Briefly, the James Madison Memorial Fellowship (JMF) subsidizes a master’s degree for one to two secondary teachers from every state that seek to expand their knowledge of U.S. constitutional history. As a result, a James Madison fellow is required to take at least two courses in their graduate program that relate to the Constitution, and also attend a six-credit course on the Constitution and the Founding at Georgetown University during a summer of their choosing. After a Fellow has completed their coursework requirements, they are obligated to teach secondary school for however many years they received funding from the Foundation.
Villanova’s graduate history program has meshed extremely well with the JMF. I have been able to satisfy my constitutional coursework requirements through both formal coursework and independent study just one year into the program.
This past summer, I attended the Summer Institute at Georgetown University and the experience was once in a lifetime. The Institute is a one-month long course on the origins of American Constitutionalism that brings together teachers from around the country (and even one Fellow from Cuba) to intellectually immerse fellows in the primary sources of the American Founding. All four professors were wonderful and very knowledgeable, providing daily lectures and discussions that considered extremely thought-provoking historical inquiry.
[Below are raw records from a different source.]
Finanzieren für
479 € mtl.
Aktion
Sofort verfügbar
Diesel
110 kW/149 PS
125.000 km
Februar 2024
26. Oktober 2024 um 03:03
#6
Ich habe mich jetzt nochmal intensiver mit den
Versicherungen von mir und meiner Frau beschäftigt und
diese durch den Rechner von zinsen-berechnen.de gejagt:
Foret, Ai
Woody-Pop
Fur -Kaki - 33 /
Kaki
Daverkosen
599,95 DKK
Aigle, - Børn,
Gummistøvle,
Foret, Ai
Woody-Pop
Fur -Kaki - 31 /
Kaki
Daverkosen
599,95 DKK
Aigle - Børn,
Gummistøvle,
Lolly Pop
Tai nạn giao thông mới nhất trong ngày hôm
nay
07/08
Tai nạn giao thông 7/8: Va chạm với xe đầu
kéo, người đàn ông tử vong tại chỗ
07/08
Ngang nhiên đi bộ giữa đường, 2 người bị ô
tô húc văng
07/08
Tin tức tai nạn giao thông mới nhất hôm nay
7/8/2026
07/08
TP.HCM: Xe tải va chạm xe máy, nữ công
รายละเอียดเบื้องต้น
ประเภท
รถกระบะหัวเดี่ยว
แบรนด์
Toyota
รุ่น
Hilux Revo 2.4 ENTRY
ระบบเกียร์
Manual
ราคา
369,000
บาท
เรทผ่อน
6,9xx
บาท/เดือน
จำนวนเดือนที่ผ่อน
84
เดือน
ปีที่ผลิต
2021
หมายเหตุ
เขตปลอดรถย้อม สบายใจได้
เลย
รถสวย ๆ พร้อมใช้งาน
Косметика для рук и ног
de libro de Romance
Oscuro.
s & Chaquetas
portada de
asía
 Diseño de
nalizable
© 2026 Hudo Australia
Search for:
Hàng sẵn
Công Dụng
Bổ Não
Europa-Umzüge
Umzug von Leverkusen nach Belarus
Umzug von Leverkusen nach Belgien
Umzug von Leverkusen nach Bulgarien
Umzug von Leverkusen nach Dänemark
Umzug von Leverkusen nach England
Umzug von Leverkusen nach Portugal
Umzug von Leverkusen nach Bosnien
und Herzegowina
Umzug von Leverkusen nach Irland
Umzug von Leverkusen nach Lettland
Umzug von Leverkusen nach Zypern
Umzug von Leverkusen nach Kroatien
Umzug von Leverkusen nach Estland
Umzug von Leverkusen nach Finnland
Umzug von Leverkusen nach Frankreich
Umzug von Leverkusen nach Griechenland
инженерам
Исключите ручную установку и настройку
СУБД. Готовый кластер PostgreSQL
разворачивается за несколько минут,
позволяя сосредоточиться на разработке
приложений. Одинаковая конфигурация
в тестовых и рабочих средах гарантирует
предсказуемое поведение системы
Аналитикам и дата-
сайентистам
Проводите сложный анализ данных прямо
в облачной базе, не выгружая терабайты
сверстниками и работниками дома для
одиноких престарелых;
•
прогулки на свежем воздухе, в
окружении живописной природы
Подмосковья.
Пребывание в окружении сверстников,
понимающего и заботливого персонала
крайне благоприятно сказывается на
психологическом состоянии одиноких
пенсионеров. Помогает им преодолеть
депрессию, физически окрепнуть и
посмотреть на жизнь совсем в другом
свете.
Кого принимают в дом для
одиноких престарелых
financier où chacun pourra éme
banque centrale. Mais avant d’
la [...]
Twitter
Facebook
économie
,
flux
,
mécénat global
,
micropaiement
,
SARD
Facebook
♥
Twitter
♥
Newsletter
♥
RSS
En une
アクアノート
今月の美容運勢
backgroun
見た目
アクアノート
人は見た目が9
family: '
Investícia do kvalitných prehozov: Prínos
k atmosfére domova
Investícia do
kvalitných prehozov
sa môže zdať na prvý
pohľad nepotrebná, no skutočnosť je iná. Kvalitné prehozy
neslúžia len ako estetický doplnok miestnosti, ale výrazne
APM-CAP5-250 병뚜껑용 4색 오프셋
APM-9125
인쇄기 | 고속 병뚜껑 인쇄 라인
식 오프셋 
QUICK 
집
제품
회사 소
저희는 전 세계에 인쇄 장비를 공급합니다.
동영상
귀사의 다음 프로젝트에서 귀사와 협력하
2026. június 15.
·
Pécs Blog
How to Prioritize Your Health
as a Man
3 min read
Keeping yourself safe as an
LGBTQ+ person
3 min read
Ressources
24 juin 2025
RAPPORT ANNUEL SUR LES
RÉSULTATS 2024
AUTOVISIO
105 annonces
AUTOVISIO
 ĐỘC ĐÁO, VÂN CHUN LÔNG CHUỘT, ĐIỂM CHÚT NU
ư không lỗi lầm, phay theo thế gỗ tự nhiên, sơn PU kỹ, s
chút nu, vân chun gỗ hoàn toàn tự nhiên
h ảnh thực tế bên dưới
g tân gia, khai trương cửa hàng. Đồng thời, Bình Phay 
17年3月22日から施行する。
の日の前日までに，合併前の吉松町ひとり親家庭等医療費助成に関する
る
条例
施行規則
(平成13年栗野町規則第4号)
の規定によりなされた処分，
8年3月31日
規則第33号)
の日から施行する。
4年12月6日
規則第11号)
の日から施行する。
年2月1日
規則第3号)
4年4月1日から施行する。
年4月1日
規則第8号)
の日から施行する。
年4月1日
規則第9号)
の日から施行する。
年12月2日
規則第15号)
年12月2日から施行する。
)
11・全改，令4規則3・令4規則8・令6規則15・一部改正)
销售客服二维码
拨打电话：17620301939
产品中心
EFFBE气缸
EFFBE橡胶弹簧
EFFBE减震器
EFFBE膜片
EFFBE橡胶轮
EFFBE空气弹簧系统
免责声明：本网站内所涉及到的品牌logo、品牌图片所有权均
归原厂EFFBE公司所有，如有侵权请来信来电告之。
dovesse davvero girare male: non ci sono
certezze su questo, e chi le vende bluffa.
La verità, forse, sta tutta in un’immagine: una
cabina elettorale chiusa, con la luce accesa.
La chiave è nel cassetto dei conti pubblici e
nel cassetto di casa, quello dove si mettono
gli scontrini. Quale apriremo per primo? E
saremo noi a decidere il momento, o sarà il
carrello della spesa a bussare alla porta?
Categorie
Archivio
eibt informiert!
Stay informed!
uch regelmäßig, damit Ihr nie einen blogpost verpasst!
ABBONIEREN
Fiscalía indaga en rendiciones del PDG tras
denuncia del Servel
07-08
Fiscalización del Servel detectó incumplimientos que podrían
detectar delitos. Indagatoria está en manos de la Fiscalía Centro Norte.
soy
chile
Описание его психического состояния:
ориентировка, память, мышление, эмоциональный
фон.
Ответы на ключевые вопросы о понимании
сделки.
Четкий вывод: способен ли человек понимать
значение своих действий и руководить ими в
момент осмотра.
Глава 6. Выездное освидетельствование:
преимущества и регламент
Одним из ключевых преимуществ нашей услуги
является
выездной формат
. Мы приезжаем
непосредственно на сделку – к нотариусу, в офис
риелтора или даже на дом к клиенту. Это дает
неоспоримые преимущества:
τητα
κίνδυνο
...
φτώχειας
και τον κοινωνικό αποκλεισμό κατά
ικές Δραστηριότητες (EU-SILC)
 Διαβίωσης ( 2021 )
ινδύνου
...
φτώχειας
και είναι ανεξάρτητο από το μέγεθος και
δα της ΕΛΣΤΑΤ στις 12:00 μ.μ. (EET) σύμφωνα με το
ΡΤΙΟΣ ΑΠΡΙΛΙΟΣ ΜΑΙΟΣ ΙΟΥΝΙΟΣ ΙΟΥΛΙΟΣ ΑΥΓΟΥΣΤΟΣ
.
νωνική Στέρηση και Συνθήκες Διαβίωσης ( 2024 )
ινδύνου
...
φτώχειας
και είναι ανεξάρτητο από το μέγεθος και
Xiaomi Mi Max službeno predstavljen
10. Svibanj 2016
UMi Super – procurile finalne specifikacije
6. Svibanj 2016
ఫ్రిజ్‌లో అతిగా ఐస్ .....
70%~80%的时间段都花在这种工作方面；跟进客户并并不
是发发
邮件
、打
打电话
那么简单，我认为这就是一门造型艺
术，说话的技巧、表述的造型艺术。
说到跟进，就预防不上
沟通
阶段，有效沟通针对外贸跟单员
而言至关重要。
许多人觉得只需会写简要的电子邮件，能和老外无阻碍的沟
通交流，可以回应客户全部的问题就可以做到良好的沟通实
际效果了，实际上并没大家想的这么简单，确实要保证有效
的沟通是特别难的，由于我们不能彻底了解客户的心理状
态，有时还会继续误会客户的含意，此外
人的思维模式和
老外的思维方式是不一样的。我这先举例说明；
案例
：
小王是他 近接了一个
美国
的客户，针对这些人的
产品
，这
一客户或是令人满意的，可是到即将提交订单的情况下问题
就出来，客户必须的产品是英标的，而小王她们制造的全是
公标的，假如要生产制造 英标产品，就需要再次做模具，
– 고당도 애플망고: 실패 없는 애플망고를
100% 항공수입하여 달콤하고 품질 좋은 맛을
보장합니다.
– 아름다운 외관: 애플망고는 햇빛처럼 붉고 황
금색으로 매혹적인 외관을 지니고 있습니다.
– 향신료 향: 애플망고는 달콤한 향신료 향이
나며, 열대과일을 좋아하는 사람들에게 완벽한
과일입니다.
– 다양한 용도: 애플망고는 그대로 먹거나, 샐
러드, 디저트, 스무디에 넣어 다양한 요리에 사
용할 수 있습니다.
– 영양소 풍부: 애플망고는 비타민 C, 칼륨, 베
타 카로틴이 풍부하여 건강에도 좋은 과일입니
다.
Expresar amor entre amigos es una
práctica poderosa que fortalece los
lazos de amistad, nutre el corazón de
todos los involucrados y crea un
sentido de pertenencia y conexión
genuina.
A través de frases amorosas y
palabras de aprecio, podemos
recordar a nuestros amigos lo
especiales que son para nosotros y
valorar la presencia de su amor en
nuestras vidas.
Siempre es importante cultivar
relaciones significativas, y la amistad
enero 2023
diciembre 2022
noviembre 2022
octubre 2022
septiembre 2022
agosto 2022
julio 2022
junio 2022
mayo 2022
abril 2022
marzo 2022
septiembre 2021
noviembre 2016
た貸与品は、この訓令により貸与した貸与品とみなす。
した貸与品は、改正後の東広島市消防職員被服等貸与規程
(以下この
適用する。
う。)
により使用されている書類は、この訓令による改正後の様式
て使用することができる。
The experience was truly immersive, as we lived on Georgetown’s majestic campus and traveled around D.C. and northern Virginia to visit some of the places relevant to our study. We enjoyed private Q&A talks with Supreme Court Justice Anthony Kennedy, Secretary of Education John King (a former Madison Fellow himself), and Federal District Court Judge Royce C. Lamberth.
We also traveled to the Capitol Building, the Supreme Court, Arlington National Cemetery, Mt. Vernon, Monticello, Montpelier, Gunston Hall, and the Society of the Cincinnati.
Best of all, I have made quite a few friends and professional connections that span the nation, several of which I remain in contact with nearly three month’s post-Institute.
For current or prospective teachers who are seeking their master’s degree in history, Villanova’s graduate history program and the James Madison Fellowship combine to provide a rich graduate experience in U.S. constitutional and legal history.